この部屋のセキュリティは、完全にロンの支配下にあった。
「お前みたいなヘビースモーカーは大変だよなあ。ニコチンパッチじゃダメなのか?」
「腕が吸盤だらけのタコの足みたいになる」
「毎度フライトは苦痛だな」
「慣れている」
「慣れで長時間のフライトも任務もこなせるのに禁煙には至らないわけか。双子たちの魅力といい、お前の精神力といい不思議なもんだ」
「ブライアン。残念ながら僕たちに変身能力は無いよ。SAIは魔法は使えない」
ふむんと息を吐くブライアンの両の手を顔から離したエリックが答えた。
「俺からするとお前たちもジムも、魔法を使っているように見えるがなぁ」
「そっちはどうだ。報告では問題はなさそうだったが」
煙を吐き出しながらジムがブライアンに問う。ブライアンはジムの吐き出した煙が音もなく空気清浄機に吸い込まれていくのを見たあと、エリックのキャップのロゴに視線を移した。最近、仕事でもよく見かけるロゴだ。
「ああ。イベントスタッフとして問題なく潜入できている。ターゲットが今回のステージにアサインしてくることも確認済みだ。人気のステージ火煙師らしい。出演するバンドの中に贔屓にしているところがいつくかあった。このキャップ……」
「DarkSide Of The Moon、日本語では “ヤミツキ” って言うらしいよ。ほら、ここ、裏側にカンジが書いてある」
エリックはキャップの後ろに “闇月” と刺繍された文字を見せた。
「ヤミツキ、ね。えらく人気らしいな。今回のイベント、世界有数の参加者の中、ホストとは言え数少ない日本のアーティストとして参加している。まぁバックに今回のチャリティの主催側系列のデカイ企業がついたとか、海外進出も目前とかそんな話も聞こえてくるぞ。このバンドもターゲットを以前から贔屓にしていて今回も指名している。しかし、スタッフに紛れていれば近付くことは難しくないが、いざ捕獲となるとな。こいつが本部が回収しようとしている本物の “亡霊” だったとして元軍人としてのスキルはどの程度なんだ? もう少し情報を与えてくれないとこっちの身が持たないぜ」
ブライアンの言うことはもっともだった。だが本部はどんなに要求したとしても自分たちには必要最小限の情報しか渡してこないだろう。本部の連中は俺たちが情報のピースを組み合わせて何かの形を見てしまうのを恐れているのかもしれない。

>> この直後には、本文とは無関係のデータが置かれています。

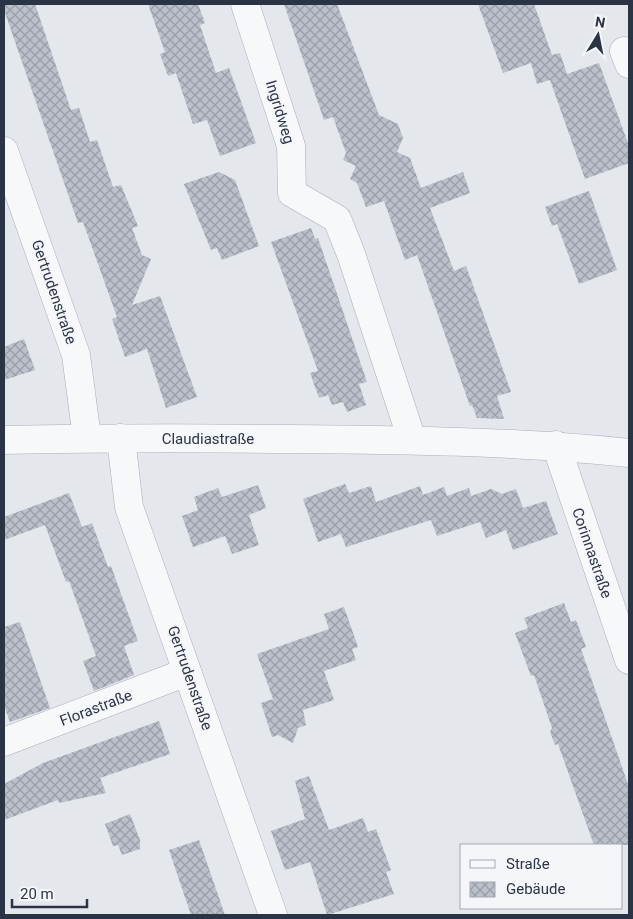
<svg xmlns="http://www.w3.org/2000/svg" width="633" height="919" font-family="Roboto,sans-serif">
  <defs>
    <pattern id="building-cross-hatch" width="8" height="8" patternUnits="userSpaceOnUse" patternTransform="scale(1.25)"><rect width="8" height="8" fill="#bbc0ca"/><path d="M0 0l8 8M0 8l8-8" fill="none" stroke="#989da6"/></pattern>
  </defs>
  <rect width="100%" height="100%" fill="#e4e7ec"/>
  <!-- building -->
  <g fill="url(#building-cross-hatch)">
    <polygon points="4,4 35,4 71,110 79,108 90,142 97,140 113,187 121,185 138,226 132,228 142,255 151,259 132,305 160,296 197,397 166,408 147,349 125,357 112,319 117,317 83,222 78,223 4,10"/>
    <polygon points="148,4 198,4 205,23 200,25 216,73 229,68 256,143 220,156 207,120 193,124 176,73 168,76 160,54 165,52"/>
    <polygon points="284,4 337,4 379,115 398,124 403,138 397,152 410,158 421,188 463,172 470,193 430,208 454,271 466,266 484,316 511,392 497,396 504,419 477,418 472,405 470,406 417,255 405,260 384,201 366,207 357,183 350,179 356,166 343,160 346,153 333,117 324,120"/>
    <polygon points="478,4 534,4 552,55 560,53 567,74 599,63 629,146 629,163 585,179 550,80 537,84 531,63 503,73"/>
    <polygon points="219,172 235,180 259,246 222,260 217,248 211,250 184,184"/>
    <polygon points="589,191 617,270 579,284 557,224 552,226 545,207"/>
    <polygon points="311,228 315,239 318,238 367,382 359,384 366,405 347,412 343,402 332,405 328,395 319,398 310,373 318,371 271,242"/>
    <polygon points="24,339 35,370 4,380 4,347"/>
    <polygon points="345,484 349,493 371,486 376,502 420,486 423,495 444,487 447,496 469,488 471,496 491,489 502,494 516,489 523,508 546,501 558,534 513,550 506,530 486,538 480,522 437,536 431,520 346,547 341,534 318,542 303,499"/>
    <polygon points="258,485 266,508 249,515 259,545 232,554 225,536 193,547 182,516 198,510 194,497 218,488 222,497"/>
    <polygon points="69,493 82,527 92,523 108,567 111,566 138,641 124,646 134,675 94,691 83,661 96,656 69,581 66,582 45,525 4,540 4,517"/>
    <polygon points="564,603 571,622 576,620 586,647 581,649 629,787 629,845 594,845 558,744 555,745 550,732 552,728 534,675 531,676 515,633 528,628 524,618"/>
    <polygon points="344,607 358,647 352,649 356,660 324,671 334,700 303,710 306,725 298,728 293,743 278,735 272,737 261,703 273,699 257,654 329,629 324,614"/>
    <polygon points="20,622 50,708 10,722 4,706 4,627"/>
    <polygon points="159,721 170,754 100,778 106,793 59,803 58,800 4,820 4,784 43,763"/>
    <polygon points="309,776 329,830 363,818 368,832 376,829 391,870 386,872 394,894 327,915 310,862 285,870 271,831 305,819 295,781"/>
    <polygon points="130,814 140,840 140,849 122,855 118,845 113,846 105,824"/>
    <polygon points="199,840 225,915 191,915 169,850"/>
  </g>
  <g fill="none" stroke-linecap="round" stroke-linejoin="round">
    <defs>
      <g id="minor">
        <polyline points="245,4 291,146 292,193 337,219 351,254 412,440"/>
        <polyline points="624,51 629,64"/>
        <polyline points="4,151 76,355 87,438"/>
        <polyline points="121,438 129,507 273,915"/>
        <path d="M4,440C99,438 193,438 288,439C402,440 516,441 629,453"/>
        <polyline points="556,445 629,660"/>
        <polyline points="4,742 187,672"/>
      </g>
    </defs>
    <!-- minor casing -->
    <use href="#minor" stroke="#a9aeb7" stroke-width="29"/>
    <!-- minor -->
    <use href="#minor" stroke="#f7f8fa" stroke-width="28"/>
  </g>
  <g text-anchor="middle" stroke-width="4" stroke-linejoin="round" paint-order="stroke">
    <!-- street labels -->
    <g font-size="15" fill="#2b3445" stroke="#f4f6f9">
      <text transform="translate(280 112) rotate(73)" y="5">Ingridweg</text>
      <text transform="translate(54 292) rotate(71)" y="5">Gertrudenstraße</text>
      <text x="208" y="444">Claudiastraße</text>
      <text transform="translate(592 553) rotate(71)" y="5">Corinnastraße</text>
      <text transform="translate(190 678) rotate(71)" y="5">Gertrudenstraße</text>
      <text transform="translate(96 708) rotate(-21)" y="5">Florastraße</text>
    </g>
  </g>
  <!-- border -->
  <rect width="633" height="919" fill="none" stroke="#2b3445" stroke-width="10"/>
  <!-- legend -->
  <rect x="460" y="844" width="162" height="65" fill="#f4f6f9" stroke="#a4a8b1"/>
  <rect x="470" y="860" width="25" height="8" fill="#f7f8fa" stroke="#a4a8b1"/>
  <text x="506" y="869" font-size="15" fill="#2b3445">Straße</text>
  <rect x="470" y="882" width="25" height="15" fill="url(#building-cross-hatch)" stroke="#a4a8b1"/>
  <text x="506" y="894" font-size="15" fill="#2b3445">Gebäude</text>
  <!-- north arrow -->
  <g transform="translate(598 35) rotate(10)" stroke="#f4f6f9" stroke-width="4" paint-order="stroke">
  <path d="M0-4L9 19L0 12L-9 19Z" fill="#2b3445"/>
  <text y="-8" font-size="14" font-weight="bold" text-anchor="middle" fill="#2b3445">N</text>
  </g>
  <!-- scale -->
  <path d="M12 899v8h75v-8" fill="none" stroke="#2b3445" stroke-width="2.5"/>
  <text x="20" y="899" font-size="15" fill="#2b3445" stroke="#f4f6f9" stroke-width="4" paint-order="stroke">20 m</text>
</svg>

闇から闇へと葬られる情報のかけらを狩るのも俺たちの仕事だ。俺たちのように裏の世界でしか存在できない日の当たる場所を奪われた、或いは自ら望んで捨てた元人間、“亡霊”。表立って捜索することも出来ない案件を追跡するのが灰色の幽霊犬(グレイ=ゴースト・ハウンド)と言うわけだ。暗殺から人形制作、亡霊狩りまで俺たちの仕事は灰色のわりに実に多彩だ。

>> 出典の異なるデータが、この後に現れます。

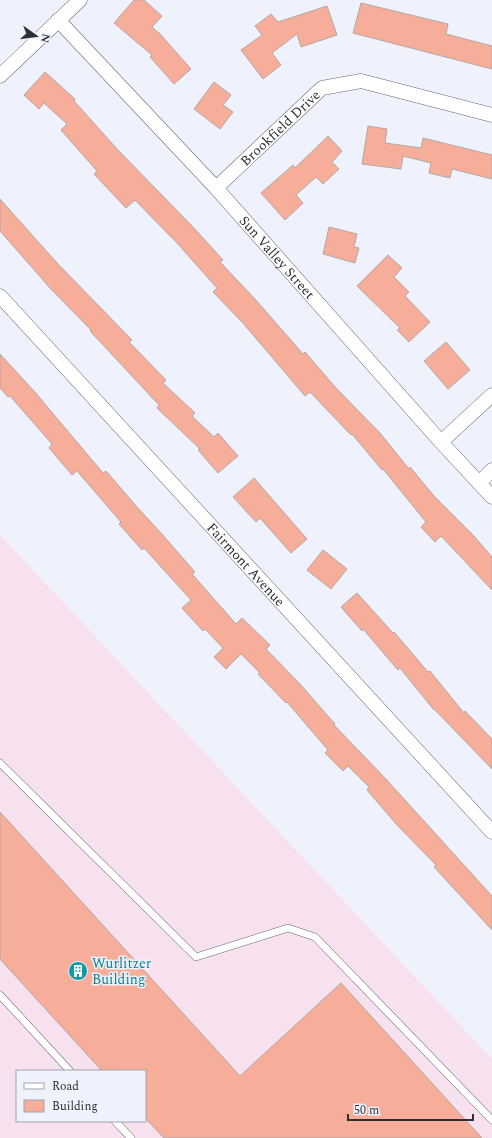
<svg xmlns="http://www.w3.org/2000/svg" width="492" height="1138" font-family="Spectral,serif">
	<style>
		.industrial { fill: #f7e1ef; fill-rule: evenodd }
		.building { fill: #f6ae9a; stroke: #b3a7a4 }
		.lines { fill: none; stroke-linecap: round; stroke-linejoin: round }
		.service-casing { stroke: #656871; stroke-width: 8 }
		.minor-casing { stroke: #656871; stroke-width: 15 }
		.service { stroke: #fff; stroke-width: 7 }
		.minor { stroke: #fff; stroke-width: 14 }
		.labels { text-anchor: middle; stroke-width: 3; stroke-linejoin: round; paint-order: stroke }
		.street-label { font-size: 14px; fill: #2e2f33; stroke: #eff2fc }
		.culture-label { font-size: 14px; fill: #0d838f; stroke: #eff2fc; text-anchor: start }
	</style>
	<rect width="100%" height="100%" fill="#eff2fc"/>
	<path class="industrial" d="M 0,535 L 492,1059 L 492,1138 L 0,1138 ZM 17,1071 L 145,1071 L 145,1121 L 17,1121 Z"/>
	<path class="building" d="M 134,0 L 144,0 L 162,16 L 152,27 L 161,35 L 191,69 L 174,84 L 150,57 L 152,55 L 114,23 Z
		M 361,3 L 448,24 L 446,34 L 492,46 L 492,69 L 353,33 Z
		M 327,6 L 337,35 L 301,47 L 297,34 L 272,53 L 281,65 L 263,79 L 241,50 L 262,35 L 255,26 L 271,14 L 278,22 Z
		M 45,72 L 75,99 L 74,101 L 118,150 L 194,228 L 223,260 L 220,262 L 255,299 L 303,354 L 305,352 L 336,388 L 380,433 L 409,469 L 410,467 L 434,496 L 473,535 L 492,557 L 492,590 L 441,536 L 435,542 L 421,527 L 426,522 L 383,469 L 382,470 L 352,434 L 351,435 L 310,392 L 305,396 L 242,322 L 213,292 L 217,288 L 177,243 L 135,200 L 126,208 L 94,174 L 97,171 L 61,130 L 67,124 L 44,103 L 39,109 L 24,95 Z
		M 214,82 L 231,95 L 223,105 L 233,112 L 220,129 L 194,109 Z
		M 368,126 L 387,129 L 385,143 L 421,148 L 423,138 L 492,155 L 492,179 L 452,169 L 450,178 L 429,173 L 431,163 L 403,156 L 401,169 L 362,164 Z
		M 328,136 L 342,151 L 332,162 L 339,169 L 323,184 L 316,177 L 296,195 L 303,203 L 285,220 L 261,193 L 293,165 L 295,168 Z
		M 0,199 L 57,263 L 132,340 L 129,342 L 166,380 L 163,383 L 195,413 L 192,416 L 214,437 L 218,433 L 238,456 L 218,473 L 198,450 L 200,449 L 157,408 L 159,405 L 90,331 L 91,330 L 51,289 L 0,231 Z
		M 329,227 L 357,234 L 354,247 L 359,248 L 355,263 L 323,254 Z
		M 388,255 L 402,268 L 394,277 L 409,292 L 405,296 L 430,322 L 409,342 L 397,330 L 400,328 L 357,286 Z
		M 446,342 L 470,370 L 448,389 L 424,361 Z
		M 0,354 L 34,391 L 103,473 L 106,471 L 137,507 L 161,533 L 195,572 L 192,574 L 236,624 L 242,618 L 270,645 L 266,649 L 300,684 L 335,724 L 334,725 L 385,778 L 492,896 L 492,930 L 434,867 L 436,865 L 397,825 L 367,790 L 369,787 L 348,766 L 343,771 L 325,753 L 328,750 L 287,702 L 286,703 L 258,674 L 260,673 L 241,654 L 226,669 L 214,657 L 223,648 L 205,629 L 203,631 L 182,608 L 191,600 L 144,548 L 142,550 L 119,524 L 121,522 L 77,471 L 72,475 L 49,448 L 52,444 L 10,396 L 8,397 L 0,388 Z
		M 254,478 L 307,539 L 291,553 L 260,518 L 256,522 L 233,497 Z
		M 323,550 L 347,569 L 331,589 L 307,570 Z
		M 357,593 L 393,633 L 394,632 L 428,672 L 430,671 L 464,713 L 465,711 L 492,739 L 492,769 L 435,710 L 434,710 L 400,668 L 398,670 L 363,629 L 362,631 L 341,607 Z
		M 0,812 L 240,1076 L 341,983 L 482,1138 L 164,1138 L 145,1118 L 145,1071 L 102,1071 L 0,959 Z"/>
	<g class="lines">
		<g class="service-casing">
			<path id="service" d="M 0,763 L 196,957 L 288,928 L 315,937 L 492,1120
				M 0,995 L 70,1071
				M 115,1121 L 131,1138"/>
		</g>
		<g class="minor-casing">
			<g id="minor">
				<path id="s1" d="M 58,20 L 216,188 L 441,442 L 492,497"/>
				<path d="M 0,76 L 80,0"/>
				<path id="s2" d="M 216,188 L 322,88 L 361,81 L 492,115"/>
				<path id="s3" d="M 0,296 L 492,832"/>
				<path d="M 441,442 L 492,395"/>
				<path d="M 479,483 L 492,470"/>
			</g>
		</g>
		<use href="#service" class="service"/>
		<use href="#minor" class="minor"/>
	</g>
	<defs>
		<g id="building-disc" transform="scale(1)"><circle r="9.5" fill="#0f9aa8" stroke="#eff2fc"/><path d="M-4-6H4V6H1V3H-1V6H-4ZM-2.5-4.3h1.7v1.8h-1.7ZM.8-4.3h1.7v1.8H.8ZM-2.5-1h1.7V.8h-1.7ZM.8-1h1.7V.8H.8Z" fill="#fff"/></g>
	</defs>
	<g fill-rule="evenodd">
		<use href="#building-disc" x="78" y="971"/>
	</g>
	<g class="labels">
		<g class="street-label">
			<text dy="5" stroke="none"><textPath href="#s2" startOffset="88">Brookfield Drive</textPath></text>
			<text dy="5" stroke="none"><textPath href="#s1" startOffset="323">Sun Valley Street</textPath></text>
			<text dy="5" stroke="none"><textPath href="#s3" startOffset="364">Fairmont Avenue</textPath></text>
		</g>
		<g class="culture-label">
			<text x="92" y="968">Wurlitzer<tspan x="92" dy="16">Building</tspan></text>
		</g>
	</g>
	<rect x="16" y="1070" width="130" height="52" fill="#eff2fc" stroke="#a2a4ac"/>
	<rect x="24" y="1083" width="20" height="6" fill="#ffffff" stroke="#a2a4ac"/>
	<text x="52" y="1090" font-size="12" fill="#2e2f33">Road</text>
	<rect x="24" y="1100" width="20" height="12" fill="#f6ae9a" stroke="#a2a4ac"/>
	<text x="52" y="1110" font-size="12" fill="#2e2f33">Building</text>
	<g transform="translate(36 36) rotate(104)" stroke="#eff2fc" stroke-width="3" paint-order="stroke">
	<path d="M0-3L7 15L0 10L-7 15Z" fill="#2e2f33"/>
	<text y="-6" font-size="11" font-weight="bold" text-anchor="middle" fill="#2e2f33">N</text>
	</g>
	<path d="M348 1114v6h125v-6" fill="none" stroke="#2e2f33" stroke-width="2"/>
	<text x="354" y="1114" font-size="12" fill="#2e2f33" stroke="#eff2fc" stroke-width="3" paint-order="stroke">50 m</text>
</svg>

亡霊。そうか。死んだ人間か。だが、本部がターゲットとする “亡霊” は実際には死んじゃいない。少なくとも肉体は生きて動いている。元人間としての存在データを失った “魂を亡くした人間” と言うわけだ。
ジムは煙草を口から離すと、短くなった煙草の火をながめた。ささやかにチリチリと燃焼する音が聴こえる。
化け猫が探せという、脳がはじけ肉体が滅び魂だけがさまよっている死人とは違う。
そのまま痕跡回収パックに放り込むと、新しい煙草に火をつけた。